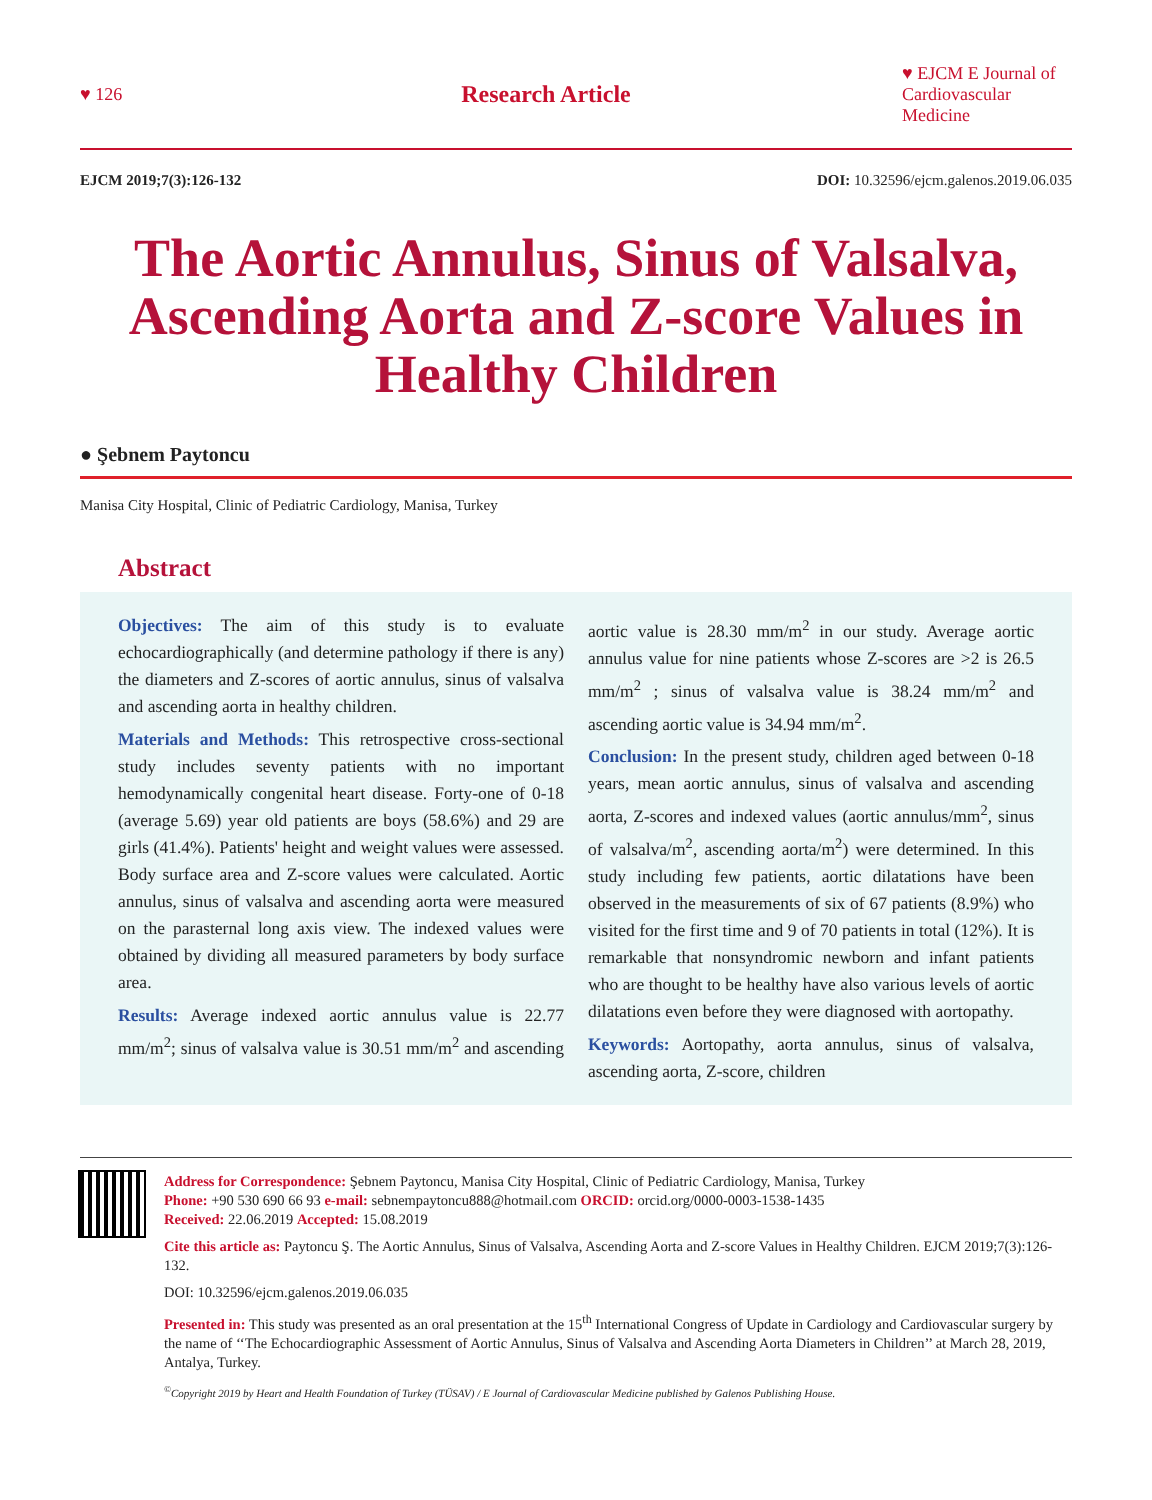♥ 126 Research Article ♥ EJCM E Journal of Cardiovascular Medicine
EJCM 2019;7(3):126-132 DOI: 10.32596/ejcm.galenos.2019.06.035
The Aortic Annulus, Sinus of Valsalva, Ascending Aorta and Z-score Values in Healthy Children
● Şebnem Paytoncu
Manisa City Hospital, Clinic of Pediatric Cardiology, Manisa, Turkey
Abstract
Objectives: The aim of this study is to evaluate echocardiographically (and determine pathology if there is any) the diameters and Z-scores of aortic annulus, sinus of valsalva and ascending aorta in healthy children.
Materials and Methods: This retrospective cross-sectional study includes seventy patients with no important hemodynamically congenital heart disease. Forty-one of 0-18 (average 5.69) year old patients are boys (58.6%) and 29 are girls (41.4%). Patients' height and weight values were assessed. Body surface area and Z-score values were calculated. Aortic annulus, sinus of valsalva and ascending aorta were measured on the parasternal long axis view. The indexed values were obtained by dividing all measured parameters by body surface area.
Results: Average indexed aortic annulus value is 22.77 mm/m<sup>2</sup>; sinus of valsalva value is 30.51 mm/m<sup>2</sup> and ascending aortic value is 28.30 mm/m<sup>2</sup> in our study. Average aortic annulus value for nine patients whose Z-scores are >2 is 26.5 mm/m<sup>2</sup> ; sinus of valsalva value is 38.24 mm/m<sup>2</sup> and ascending aortic value is 34.94 mm/m<sup>2</sup>.
Conclusion: In the present study, children aged between 0-18 years, mean aortic annulus, sinus of valsalva and ascending aorta, Z-scores and indexed values (aortic annulus/mm<sup>2</sup>, sinus of valsalva/m<sup>2</sup>, ascending aorta/m<sup>2</sup>) were determined. In this study including few patients, aortic dilatations have been observed in the measurements of six of 67 patients (8.9%) who visited for the first time and 9 of 70 patients in total (12%). It is remarkable that nonsyndromic newborn and infant patients who are thought to be healthy have also various levels of aortic dilatations even before they were diagnosed with aortopathy.
Keywords: Aortopathy, aorta annulus, sinus of valsalva, ascending aorta, Z-score, children
Address for Correspondence: Şebnem Paytoncu, Manisa City Hospital, Clinic of Pediatric Cardiology, Manisa, Turkey
Phone: +90 530 690 66 93 e-mail: sebnempaytoncu888@hotmail.com ORCID: orcid.org/0000-0003-1538-1435
Received: 22.06.2019 Accepted: 15.08.2019
Cite this article as: Paytoncu Ş. The Aortic Annulus, Sinus of Valsalva, Ascending Aorta and Z-score Values in Healthy Children. EJCM 2019;7(3):126-132.
DOI: 10.32596/ejcm.galenos.2019.06.035
Presented in: This study was presented as an oral presentation at the 15<sup>th</sup> International Congress of Update in Cardiology and Cardiovascular surgery by the name of ‘‘The Echocardiographic Assessment of Aortic Annulus, Sinus of Valsalva and Ascending Aorta Diameters in Children’’ at March 28, 2019, Antalya, Turkey.
<sup>©</sup>Copyright 2019 by Heart and Health Foundation of Turkey (TÜSAV) / E Journal of Cardiovascular Medicine published by Galenos Publishing House.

### THE TASK
Only lines holding the word "Manisa" are wanted; copy each one from the listing.

### REPLY TO THE TASK
Manisa City Hospital, Clinic of Pediatric Cardiology, Manisa, Turkey
Address for Correspondence: Şebnem Paytoncu, Manisa City Hospital, Clinic of Pediatric Cardiology, Manisa, Turkey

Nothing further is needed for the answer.